Lamentablemente, ni antes de la epidemia disfrutábamos de normalidad alguna, ni mientras pugnamos por expulsar el virus de nuestras vidas tendremos ninguna otra. Es más, puede que ni cuando el morbo genocida esté vencido conquistemos esa cosa que para España y los españoles ha sido tradicionalmente tan quimérica y esquiva, la normalidad.
Pero aun dejando a un lado nuestra poca maña para la normalidad, o nuestra débil inclinación por ella, ésto de la "nueva normalidad" se sigue inscribiendo en el catálogo de los imposibles. Si la normalidad es la cualidad o situación que se ajusta a cierta norma o a características habituales o corrientes, ¿cómo puede una normalidad edificarse, por mucho rango de "nueva" que queramos darle, sobre lo mudadizo, lo crítico y lo excepcional? No se puede. Y así, los padres de los niños que salieron en tropel a la calle el domingo debieron, según la consigna del Gobierno, adaptarse a la "nueva normalidad", esto es, comportarse con juicio, precaución y mesura, pero no lo consiguieron porque ni venían de una normalidad ni se hallaban en otra.

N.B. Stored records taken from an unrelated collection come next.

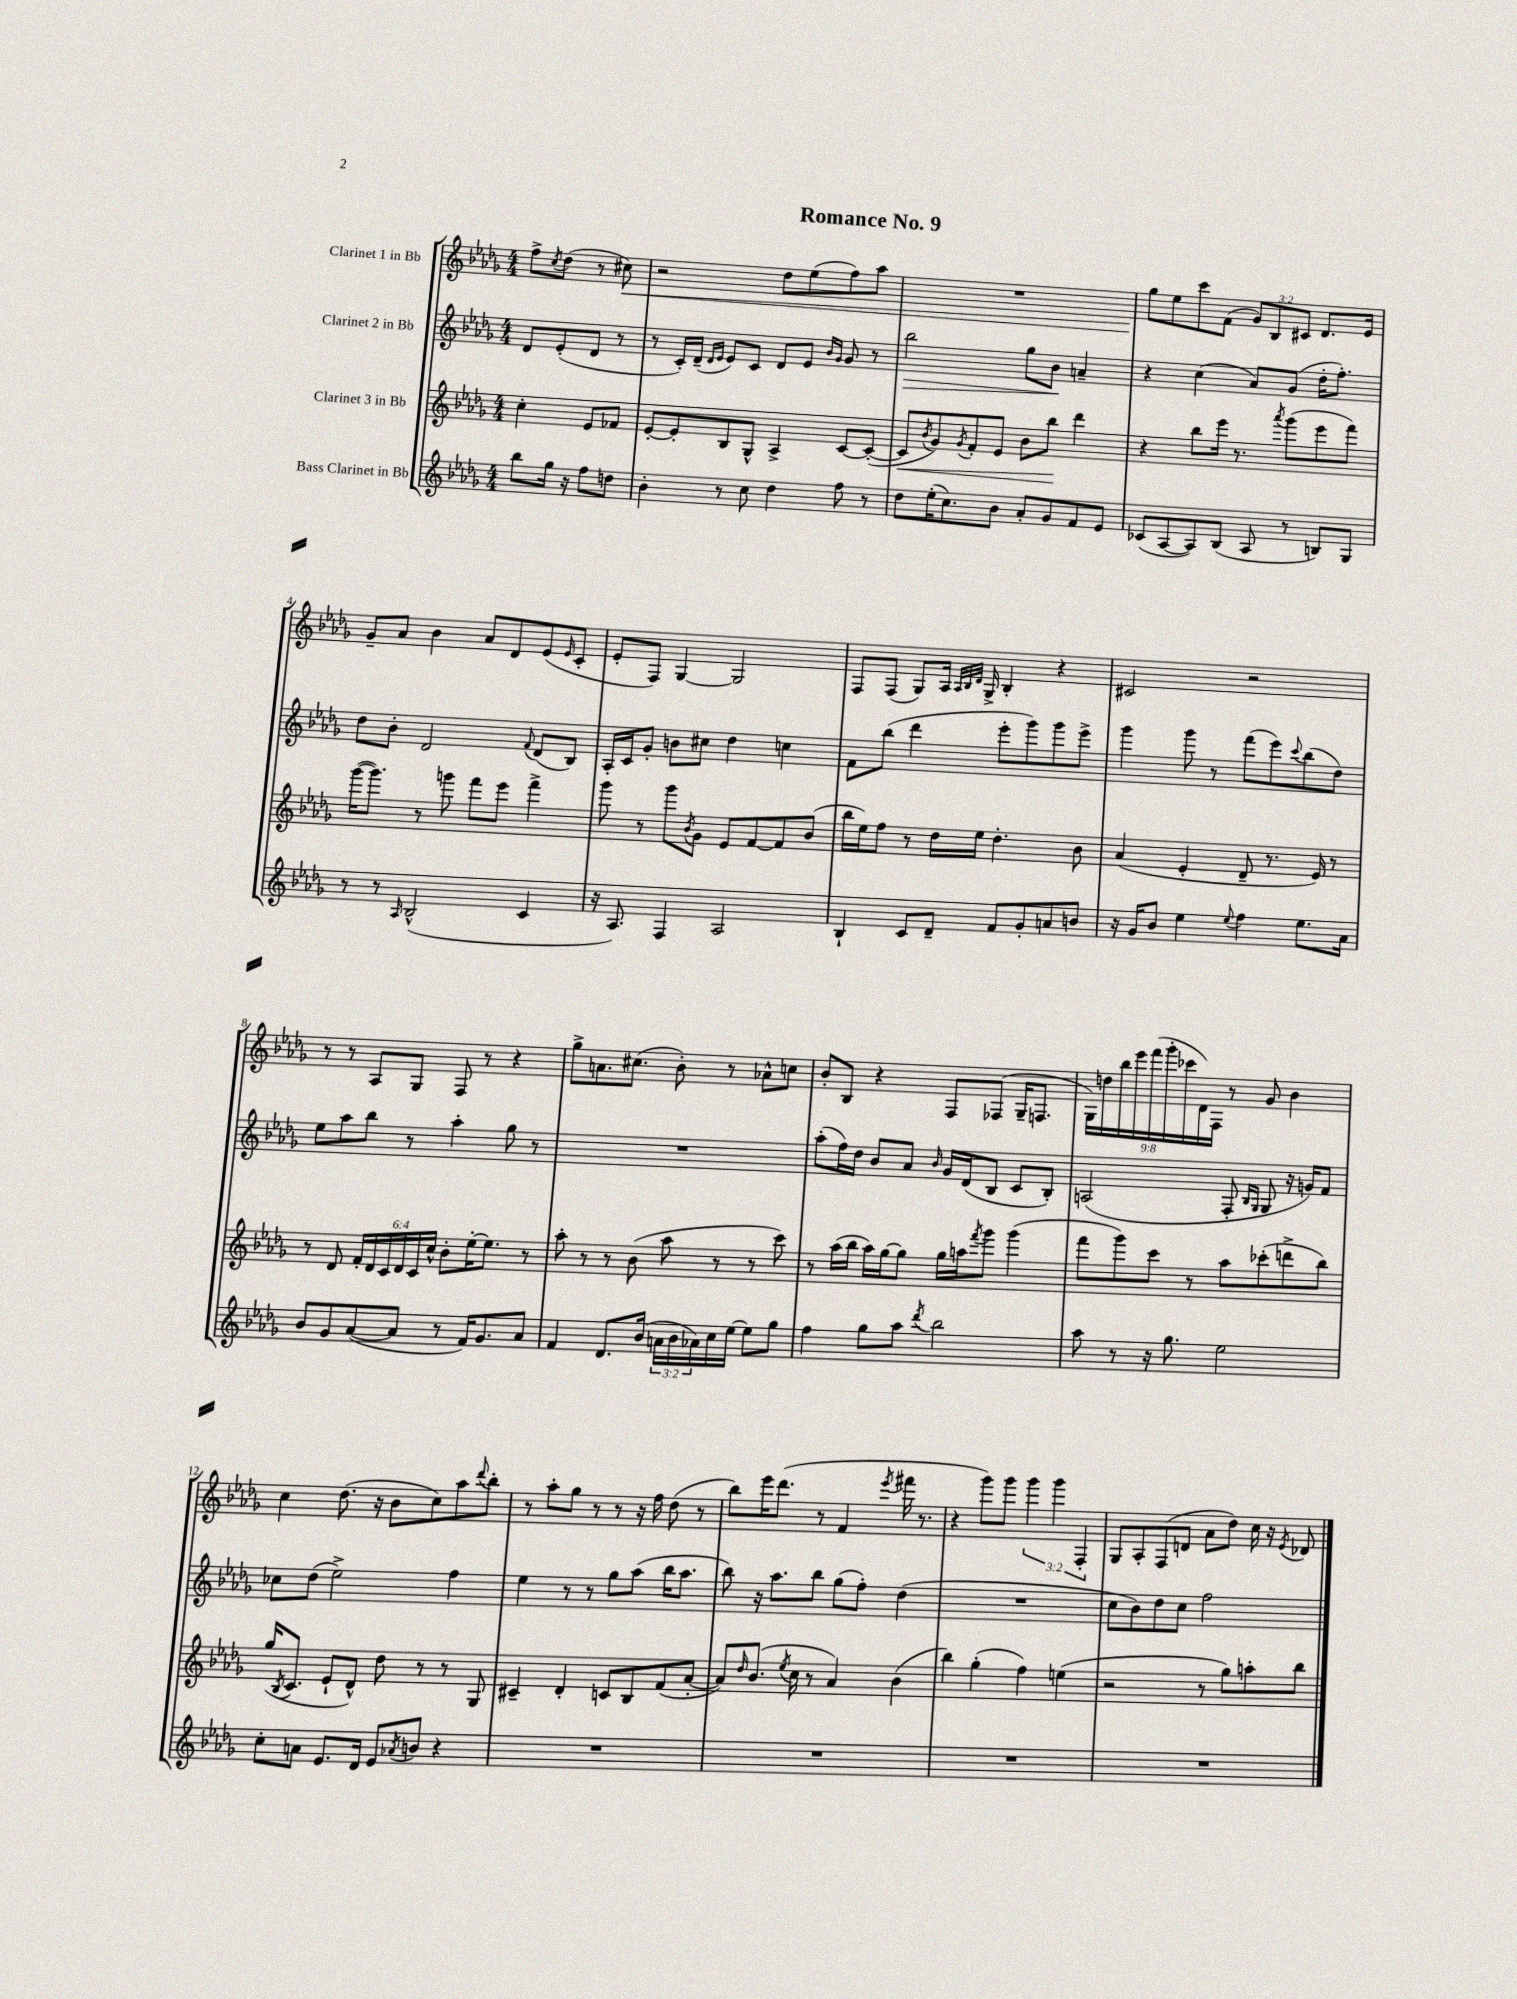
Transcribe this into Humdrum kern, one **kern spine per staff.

**kern	**kern	**kern	**kern
*staff4	*staff3	*staff2	*staff1
*clefG2	*clefG2	*clefG2	*clefG2
*k[b-e-a-d-g-]	*k[b-e-a-d-g-]	*k[b-e-a-d-g-]	*k[b-e-a-d-g-]
*M4/4	*M4/4	*M4/4	*M4/4
8bb-	4cc'	8d-	8ff^
.	.	.	8qcc
16gg-	.	(8e-'	(8dd-
16r	.	.	.
8ff	8e-	8d-	8r
8dd	8f-	8r	8cc#)
=	=	=	=
4b-'	[8e-'	8r	2r
.	8e-']	16c')	.
.	.	(16d-~	.
.	.	16qqd-	.
.	.	16qqe-	.
8r	8B-	8e-)	.
8cc	8G-^^	8c	.
4dd-	4A-^	8d-	8dd-
.	.	8e-	(8ee-
.	.	16qqb-	.
.	.	16qqg-	.
8ff	[8c	8g-	8ff)
8r	(8c'_	8r	8aa-
=	=	=	=
8dd-	8c]	2bb-	1r
.	8qb-	.	.
(16ee-'	8g-)	.	.
8.cc)	.	.	.
.	8qg-	.	.
.	8f'	.	.
8b-	8e-	.	.
8a-'	8b-	8gg-	.
8g-	8bb-	8b-	.
8f	4ddd-	4a~	.
8e-	.	.	.
=	=	=	=
(8c-	4r	4r	8gg-
[8A-	.	.	8ee-
8A-])	8bb-	(4cc	8ccc
(8B-	16eee-	.	(8f
.	8.r	.	.
8A-	.	8a-)	12g-)
.	.	.	12B-
.	8qaaa-	.	.
8r	(8ggg-	(8g-	.
.	.	.	12c#
8B)	8eee-	16dd-'	8.d-
.	.	8.ff')	.
8G-	8fff)	.	.
.	.	.	16e-
=	=	=	=
8r	([16ggg-	8dd-	8g-~
.	8.ggg-])	.	.
8r	.	8b-'	8a-
16qqA-	.	.	.
(2B-^^	8r	2d-	4b-
.	8ggg	.	.
.	8fff	.	8a-
.	8eee-	.	8d-
.	.	8qqf	.
4c	4fff^	(8d-	(8e-
.	.	.	16qqe-
.	.	8B-)	8c'
=	=	=	=
16r	8ggg-	16A-'	8e-'
8.A-)	.	16c	.
.	8r	8g-'	8F)
4F	8ggg-	8b	[4G-
.	8qb-	.	.
.	8g-	8cc#	.
2A-	8e-	4dd-	2G-]
.	[8f	.	.
.	8f]	4cc	.
.	(8b-	.	.
=	=	=	=
4B-`	16bb-	8f	8F
.	16ee-)	.	.
.	8ff	(8bb-	(8F
8c	8r	4ddd-	8G-)
8d-~	16dd-	.	16A-
.	.	.	32qqA-
.	.	.	32qqB-
.	.	.	32qqd-
.	16ee-	.	16G-^
8f	4.dd-'	8eee-'	4B-'
8g-'	.	8ggg-)	.
8a	.	8ggg-	4r
8b	8b-	8eee-^	.
=	=	=	=
16r	(4a-	4ggg-	2c#
16g-	.	.	.
8b-	.	.	.
4ee-	4e-'	8ggg-	.
.	.	8r	.
8qqee-	.	.	.
4ff	8d-~	(8fff	2r
.	8.r	8eee-)	.
.	.	8qqccc	.
8.ee-	.	(8bb-	.
.	16e-)	.	.
.	8r	8dd-)	.
16a-	.	.	.
=	=	=	=
8b-	8r	8ee-	8r
8g-	8d-	8aa-	8r
([8a-	24f'	8bb-	8A-
.	24d-	.	.
.	24c	.	.
8a-]	24d-	8r	8G-
.	24c	.	.
.	24cc^^	.	.
8r	8b-'	4aa-'	8F
16f)	[16ee-'	.	8r
8.g-	8.ee-]	.	.
.	.	8gg-	4r
8a-	8r	8r	.
=	=	=	=
4f	8aa-'	1r	8gg-^
.	8r	.	8.a
8.d-	8r	.	.
.	.	.	(8.cc#
.	(8b-	.	.
(16b-	.	.	.
24a	8aa-	.	8b-')
24b-	.	.	.
24a-)	.	.	.
16cc	8r	.	8r
[16ee-	.	.	.
8ee-]	8r	.	8a-^^
8gg-	8ccc)	.	8cc
=	=	=	=
4ff	8r	(8aa-'	8b-'
.	(16aa-	16ff)	8B-
.	16bb-	16dd-	.
8gg-	16aa-)	8b-	4r
.	[16gg-	.	.
8aa-	8gg-]	8a-	.
8qddd-	.	16qqb-	.
2bb-	16gg-	16g-	8F
.	16aa	(16d-	.
.	8qfff	.	.
.	8ggg-	8B-	(8F-
.	(4ggg-	8c	16G-~
.	.	.	8.F
.	.	8B-')	.
=	=	=	=
8aa-	8fff	(2A	18G-)
.	.	.	18dd
.	.	.	18bb-
8r	8ggg-)	.	.
.	.	.	18eee-
.	.	.	(18fff
16r	8ccc	.	.
.	.	.	18ggg-'
8.gg-	.	.	.
.	.	.	18ccc-
.	8r	.	.
.	.	.	18d-)
.	.	.	18F
2ee-	8aa-	8F'	8r
.	.	16qqB-	.
.	.	16qqG-	.
.	(8ccc-'	8G-	8g-
.	8ddd^	16r	4b-
.	.	16g)	.
.	8bb-)	8f	.
=	=	=	=
8cc'	(16gg-	8cc-	4cc
.	8qB-	.	.
.	8.c	.	.
8a	.	(8dd-	.
8.e-	8e-`	2ee-^)	(8.dd-
.	8d-^^)	.	.
16d-	.	.	16r
8e-	8dd-	.	8b-
8qa-	.	.	.
8b	8r	.	8cc)
4r	8r	4ff	8aa-
.	.	.	8qqddd-
.	8G-	.	8bb-'
=	=	=	=
1r	4c#~	4ee-	8r
.	.	.	8aa-'
.	4d-'	8r	8gg-
.	.	8r	8r
.	8c	8gg-	8r
.	8B-	(8aa-	16r
.	.	.	16ff
.	(8f	16bb-	(8dd-
.	.	8.aa-	.
.	[8a-'	.	8r
=	=	=	=
1r	8a-])	8bb-)	8bb-)
.	16qqdd-	.	.
.	(8.b-	16r	16eee-
.	.	8.aa-	(8.ddd-
.	8qee-	.	.
.	16cc	.	.
.	8r	8bb-	8r
.	4a-)	(8gg-	4f
.	.	8ff')	.
.	.	.	8qeee-
.	(4b-	(4dd-	16fff#
.	.	.	8.r
=	=	=	=
1r	4bb-)	1r	4r
.	(4gg-'	.	8ggg-)
.	.	.	8ggg-
.	4ff)	.	6ggg-
.	.	.	6ggg-
.	(4ee	.	.
.	.	.	6F'
=	=	=	=
1r	2r	8cc	8G-
.	.	8b-)	8A-'
.	.	8dd-	(8F
.	.	8cc	8d
.	8r	2ff	8a-
.	8gg-)	.	8dd-)
.	8aa'	.	16cc
.	.	.	16r
.	.	.	8qe-
.	8bb-	.	8d-
==	==	==	==
*-	*-	*-	*-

Ocioso es, por lo demás, señalar que ésto de la "nueva normalidad", perteneciendo al absurdo género de la tensa calma, la cuadratura del círculo, la suma que resta, la alarma tranquilizadora, la discriminación positiva o la activa pasividad (como la de los Mossos en 1-O), es, por atentatoria a la razón, una pretensión de eficacia nula para los tiempos que se avecinan. Más que una "nueva normalidad", se necesitaría una nueva humanidad, pero eso probablemente también es imposible.
El Gobierno invita a la ciudadanía a irse acostumbrando a la "nueva normalidad", pero lo visto en la salida tumultuaria que los adultos propinaron a los pobres niños, induce a dar por buenas las anteriores reflexiones sobre el particular: es imposible. Invéntese, pues, otra cosa para ir escapando de la pesadilla, pues lo de la normalidad, nueva o vieja, nos desborda.